» EXERCISE DATA:
---*---
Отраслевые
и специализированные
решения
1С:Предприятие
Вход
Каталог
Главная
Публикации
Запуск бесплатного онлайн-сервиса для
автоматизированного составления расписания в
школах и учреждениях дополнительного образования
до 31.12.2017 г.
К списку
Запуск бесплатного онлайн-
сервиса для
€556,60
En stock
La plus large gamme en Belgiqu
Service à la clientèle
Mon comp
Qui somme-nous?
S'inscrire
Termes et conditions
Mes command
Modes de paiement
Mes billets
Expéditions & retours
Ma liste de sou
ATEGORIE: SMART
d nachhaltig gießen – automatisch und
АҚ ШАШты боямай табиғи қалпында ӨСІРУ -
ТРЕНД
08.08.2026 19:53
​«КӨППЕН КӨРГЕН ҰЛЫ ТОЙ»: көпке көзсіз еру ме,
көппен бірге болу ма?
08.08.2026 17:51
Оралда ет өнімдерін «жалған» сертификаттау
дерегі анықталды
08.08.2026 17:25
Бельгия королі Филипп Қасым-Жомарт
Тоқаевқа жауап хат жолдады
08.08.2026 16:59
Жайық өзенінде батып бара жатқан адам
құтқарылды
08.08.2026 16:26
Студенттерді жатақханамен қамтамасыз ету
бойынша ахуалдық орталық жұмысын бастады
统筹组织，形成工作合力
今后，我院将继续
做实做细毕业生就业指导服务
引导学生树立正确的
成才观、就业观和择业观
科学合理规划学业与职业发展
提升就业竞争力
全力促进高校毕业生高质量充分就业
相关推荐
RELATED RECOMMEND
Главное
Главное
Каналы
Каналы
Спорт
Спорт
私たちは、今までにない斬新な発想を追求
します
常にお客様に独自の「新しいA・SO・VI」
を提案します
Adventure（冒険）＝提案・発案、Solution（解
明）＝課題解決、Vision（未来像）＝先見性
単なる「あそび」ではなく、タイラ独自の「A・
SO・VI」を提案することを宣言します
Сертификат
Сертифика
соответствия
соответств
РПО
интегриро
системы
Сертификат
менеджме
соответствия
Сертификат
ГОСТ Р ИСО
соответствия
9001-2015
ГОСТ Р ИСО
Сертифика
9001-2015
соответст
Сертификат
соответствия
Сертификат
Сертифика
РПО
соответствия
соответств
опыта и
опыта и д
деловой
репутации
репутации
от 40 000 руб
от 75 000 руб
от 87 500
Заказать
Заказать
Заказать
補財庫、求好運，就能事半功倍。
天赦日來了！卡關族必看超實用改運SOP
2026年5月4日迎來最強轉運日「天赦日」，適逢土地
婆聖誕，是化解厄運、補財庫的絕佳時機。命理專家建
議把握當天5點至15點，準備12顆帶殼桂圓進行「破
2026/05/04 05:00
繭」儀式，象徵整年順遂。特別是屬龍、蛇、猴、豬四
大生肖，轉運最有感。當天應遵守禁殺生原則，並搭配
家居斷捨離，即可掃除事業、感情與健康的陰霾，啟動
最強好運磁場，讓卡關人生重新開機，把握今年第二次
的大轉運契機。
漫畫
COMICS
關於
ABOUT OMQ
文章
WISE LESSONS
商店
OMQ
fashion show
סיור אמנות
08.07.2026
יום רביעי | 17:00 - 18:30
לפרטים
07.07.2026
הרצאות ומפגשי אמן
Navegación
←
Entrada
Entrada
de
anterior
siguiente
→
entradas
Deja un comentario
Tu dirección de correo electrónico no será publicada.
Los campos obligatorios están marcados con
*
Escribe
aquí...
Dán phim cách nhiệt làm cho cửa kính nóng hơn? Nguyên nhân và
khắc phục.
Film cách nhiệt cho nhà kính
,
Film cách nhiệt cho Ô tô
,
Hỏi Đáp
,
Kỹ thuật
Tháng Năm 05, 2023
---*---
» WHAT NEEDS TO BE DONE: I need each line above reproduced exactly.

» TASK OUTPUT:
Отраслевые
и специализированные
решения
1С:Предприятие
Вход
Каталог
Главная
Публикации
Запуск бесплатного онлайн-сервиса для
автоматизированного составления расписания в
школах и учреждениях дополнительного образования
до 31.12.2017 г.
К списку
Запуск бесплатного онлайн-
сервиса для
€556,60
En stock
La plus large gamme en Belgiqu
Service à la clientèle
Mon comp
Qui somme-nous?
S'inscrire
Termes et conditions
Mes command
Modes de paiement
Mes billets
Expéditions & retours
Ma liste de sou
ATEGORIE: SMART
d nachhaltig gießen – automatisch und
АҚ ШАШты боямай табиғи қалпында ӨСІРУ -
ТРЕНД
08.08.2026 19:53
​«КӨППЕН КӨРГЕН ҰЛЫ ТОЙ»: көпке көзсіз еру ме,
көппен бірге болу ма?
08.08.2026 17:51
Оралда ет өнімдерін «жалған» сертификаттау
дерегі анықталды
08.08.2026 17:25
Бельгия королі Филипп Қасым-Жомарт
Тоқаевқа жауап хат жолдады
08.08.2026 16:59
Жайық өзенінде батып бара жатқан адам
құтқарылды
08.08.2026 16:26
Студенттерді жатақханамен қамтамасыз ету
бойынша ахуалдық орталық жұмысын бастады
统筹组织，形成工作合力
今后，我院将继续
做实做细毕业生就业指导服务
引导学生树立正确的
成才观、就业观和择业观
科学合理规划学业与职业发展
提升就业竞争力
全力促进高校毕业生高质量充分就业
相关推荐
RELATED RECOMMEND
Главное
Главное
Каналы
Каналы
Спорт
Спорт
私たちは、今までにない斬新な発想を追求
します
常にお客様に独自の「新しいA・SO・VI」
を提案します
Adventure（冒険）＝提案・発案、Solution（解
明）＝課題解決、Vision（未来像）＝先見性
単なる「あそび」ではなく、タイラ独自の「A・
SO・VI」を提案することを宣言します
Сертификат
Сертифика
соответствия
соответств
РПО
интегриро
системы
Сертификат
менеджме
соответствия
Сертификат
ГОСТ Р ИСО
соответствия
9001-2015
ГОСТ Р ИСО
Сертифика
9001-2015
соответст
Сертификат
соответствия
Сертификат
Сертифика
РПО
соответствия
соответств
опыта и
опыта и д
деловой
репутации
репутации
от 40 000 руб
от 75 000 руб
от 87 500
Заказать
Заказать
Заказать
補財庫、求好運，就能事半功倍。
天赦日來了！卡關族必看超實用改運SOP
2026年5月4日迎來最強轉運日「天赦日」，適逢土地
婆聖誕，是化解厄運、補財庫的絕佳時機。命理專家建
議把握當天5點至15點，準備12顆帶殼桂圓進行「破
2026/05/04 05:00
繭」儀式，象徵整年順遂。特別是屬龍、蛇、猴、豬四
大生肖，轉運最有感。當天應遵守禁殺生原則，並搭配
家居斷捨離，即可掃除事業、感情與健康的陰霾，啟動
最強好運磁場，讓卡關人生重新開機，把握今年第二次
的大轉運契機。
漫畫
COMICS
關於
ABOUT OMQ
文章
WISE LESSONS
商店
OMQ
fashion show
סיור אמנות
08.07.2026
יום רביעי | 17:00 - 18:30
לפרטים
07.07.2026
הרצאות ומפגשי אמן
Navegación
←
Entrada
Entrada
de
anterior
siguiente
→
entradas
Deja un comentario
Tu dirección de correo electrónico no será publicada.
Los campos obligatorios están marcados con
*
Escribe
aquí...
Dán phim cách nhiệt làm cho cửa kính nóng hơn? Nguyên nhân và
khắc phục.
Film cách nhiệt cho nhà kính
,
Film cách nhiệt cho Ô tô
,
Hỏi Đáp
,
Kỹ thuật
Tháng Năm 05, 2023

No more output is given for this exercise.